When asked how many awards Aspen Heights Elementary School’s MicroSociety program has won, the coordinator is quick to rattle off a lengthy list.
And that number continues to grow, as the program won the Alberta Emerald Foundation Award for education last week.
Allan Baile, the program’s co-ordinator, called it his passion and was quick to commend his colleague’s hard work.
“It takes lots of hard work and dedication,” he said. “The staff are always trying to make it better.”
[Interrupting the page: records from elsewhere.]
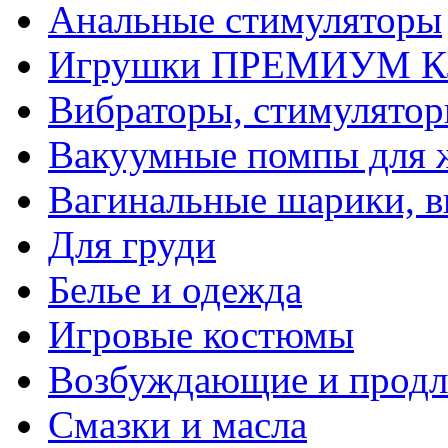
Анальные стимуляторы
Игрушки ПРЕМИУМ 
Вибраторы, стимулято
Вакуумные помпы для
Вагинальные шарики, в
Для груди
Белье и одежда
Игровые костюмы
Возбуждающие и продл
Смазки и масла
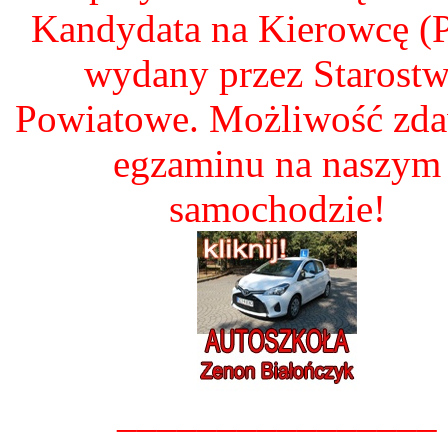
Kandydata na Kierowcę 
wydany przez Starost
Powiatowe. Możliwość zd
egzaminu na naszym
samochodzie!
________________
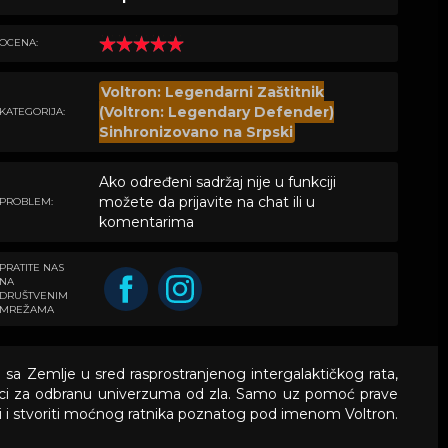
OCENA:
Voltron: Legendarni Zaštitnik
(Voltron: Legendary Defender)
KATEGORIJA:
Sinhronizovano na Srpski
Ako određeni sadržaj nije u funkciji
možete da prijavite na chat ili u
PROBLEM:
komentarima
PRATITE NAS
NA
DRUŠTVENIM
MREŽAMA
sa Zemlje u sred rasprostranjenog intergalaktičkog rata,
 bici za odbranu univerzuma od zla. Samo uz pomoć prave
i i stvoriti moćnog ratnika poznatog pod imenom Voltron.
At a recent staff meeting, Baile said they reviewed how the program went during the school year and what changes may be made next year. They’re looking into how to expand the environmental components.
This year’s iteration of the program included environmental initiatives such as zero-waste boxes, a licensed bottle depot that recycled nearly 15,000 containers, raising urban chickens for the student breakfast program and building a functional completely solar-powered greenhouse that will grow produce year round.
Baile said the Emerald award was one of the more prestigious the program had won, but also pointed to several others including the Ken Spencer Award, the Mayor’s Special Recognition Award in 2015 and for three straight years it has been ranked a four-star micro society program by MicroSociety International, the highest achievement the group offers.
The program has run at the school for nine years. It connects students to the real world by allowing them to create their own miniature country including an elected government, entrepreneurial hub, non-profit organizations, marketplace, courts, police, post-secondary institutions and gathering places.
Baile said he would love to see more MicrSociety programs in Albera and in Canada, but admits they take a lot of work.